Tidak hanya kemelut dengan bangsa sendiri, tetapi setelah tahun 1945, meski sudah proklamirkan kemerdekaan, tetapi Belanda masih ingin kembali menjajah Negara Kesatuan Republik Indonesia (NKRI).
Memang tidak mudah buat Presiden Soekano mengatasi berbagai persoalan di dalam negeri maupun berbagai usaha Belanda untuk kembali menjajah. Presiden Soekarno pun tidak luput dari usaha pembunuhan.
Selama tahun 1945 itu pula terjadi perdebatan, wilayah mana saja yang bisa dikategorikan sebagai Indonesia. Sejak saat ini sudah terjadi perbedaan pandangan antara Soekarno, Yamin di satu pihak dengan Hatta di pihak lain. Mengapa harus dipisah?

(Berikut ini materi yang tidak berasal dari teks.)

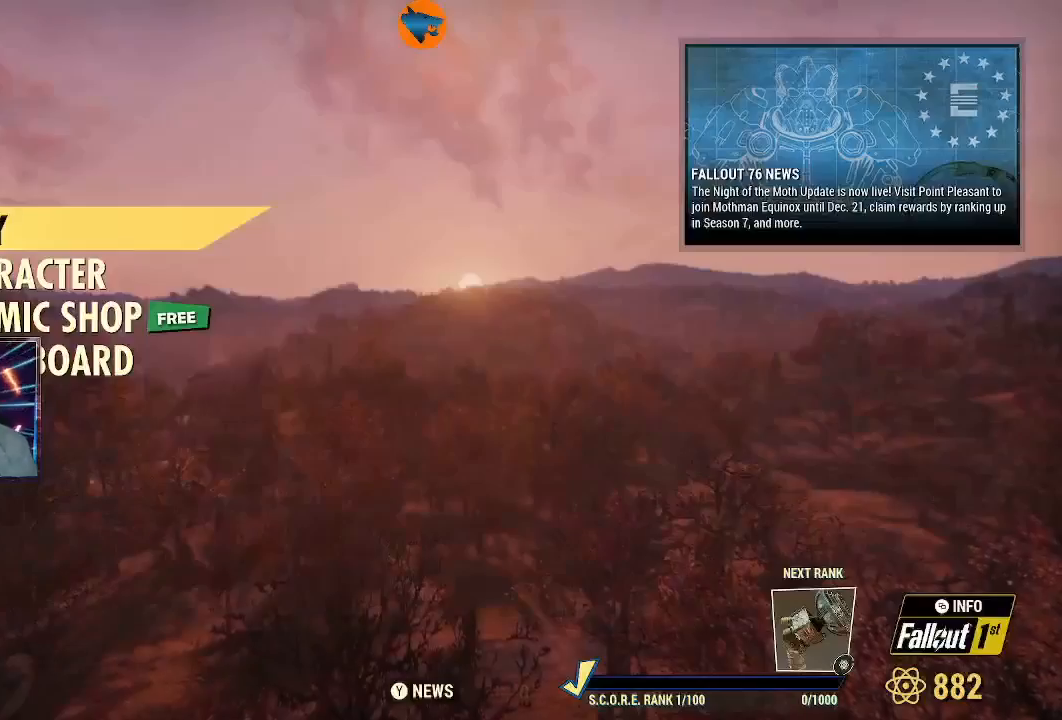
{"buttons": [], "left_stick": "center", "right_stick": "center", "events": []}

Ketika saya menghadiri sebuah diskusi bersama seorang peneliti tentang Asia Tenggara Dr. Stepene Douvert di Lembaga Ilmu Pengetahuan Indonesia (LIPI), ia memberikan sumber peta dari Muhammad Yamin bertahun 1959. Kemudian dapat dilihat di sini peta Indonesia 11 Juli 1945 yang dicita-citakan Soekarno dan Yamin. Keduanya memasukkan Malaysia, Timor Timur, Kalimantan hingga Papua Barat sebagai wilayah RI. Berbeda dengan Mohammad Hatta. Ia tidak memasukan wilayah Malaysia Barat, Kalimantan sebelah utara, Timor Timur dan Papua bagian Barat dalam peta Indonesia.

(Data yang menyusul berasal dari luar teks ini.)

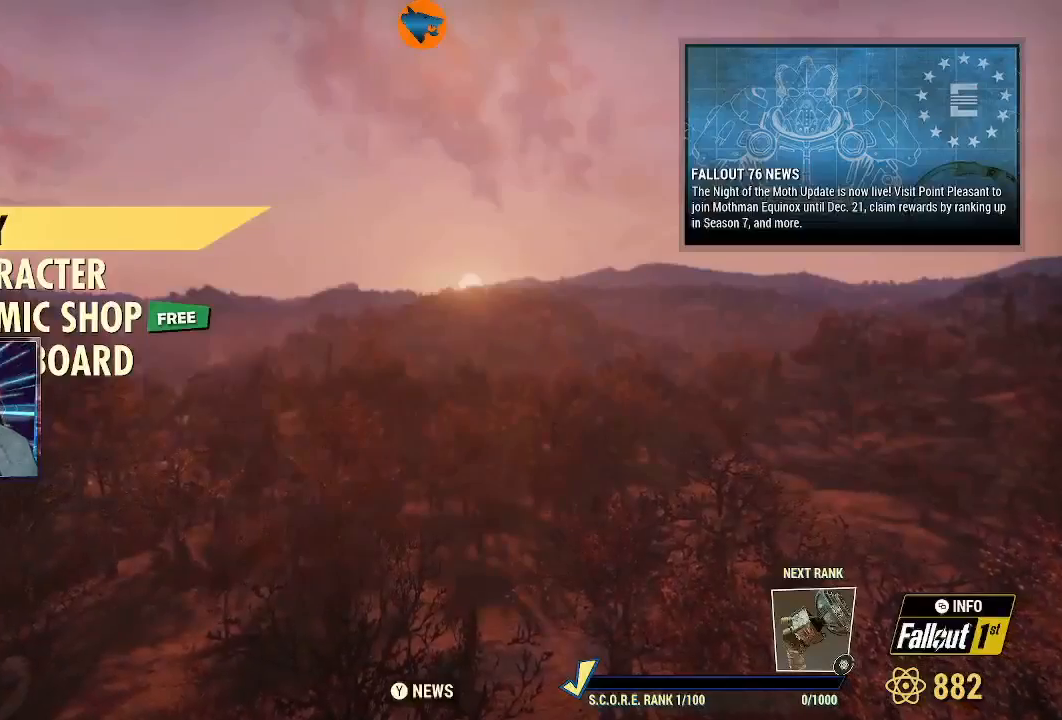
{"buttons": [], "left_stick": "center", "right_stick": "center", "events": [[333, "START", "down"], [467, "START", "up"]]}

Jadi sejak Juli 1945, sebelum Indonesia merdeka, perbedaan pandangan antara Soekarno, Yamin dan Hatta sudah terlihat dalam menentukan pulau-pulau mana yang termasuk bagian Indonesia dan mana yang tidak. Tetapi bersyukurlah setelah Proklamasi tidak memunculkan perpecahan mereka dalam bidang politik. Yang terjadi, Soekarno-Hatta menjadi dwi tunggal yang tidak mungkin dipisahkan.
Jika boleh dikatakan sedikit retak, Bung Hatta sebagai Wakil Presiden menandatangani Maklumat Wakil Presiden No. X (baca: eks, bukan 10 hitungan Romawi), tanggal 16 Oktober 1945. Bung Karno setelah dari Tokyo merasa kecewa dan ia mengasingkan diri berlibur ke Pelabuhan Ratu.
Inilah pertama kali Presiden Soekarno tersinggung. Pun setelah itu Wakil Presiden Mohammad Hatta mengeluarkan Maklumat Penerintah di mana di antara poinnya menyatakan bahwa pemerintah berharap partai-partai yang ada bergabung, termasuk Partai Komunis Indonesia (PKI).
Perbedaan ini kemudian tidak terelakkan, hingga Bung Hatta mengundurkan diri. Kemudian PKI semakin leluasa mendekati Bung Karno. PKI masuk dalam kabinet. Apalagi dalam Pemilu 1955, PKI meraup suara empat besar setelah Partai Nasional Indonesia (PNI), Masyumi dan Nahdlatul Ulama (NU).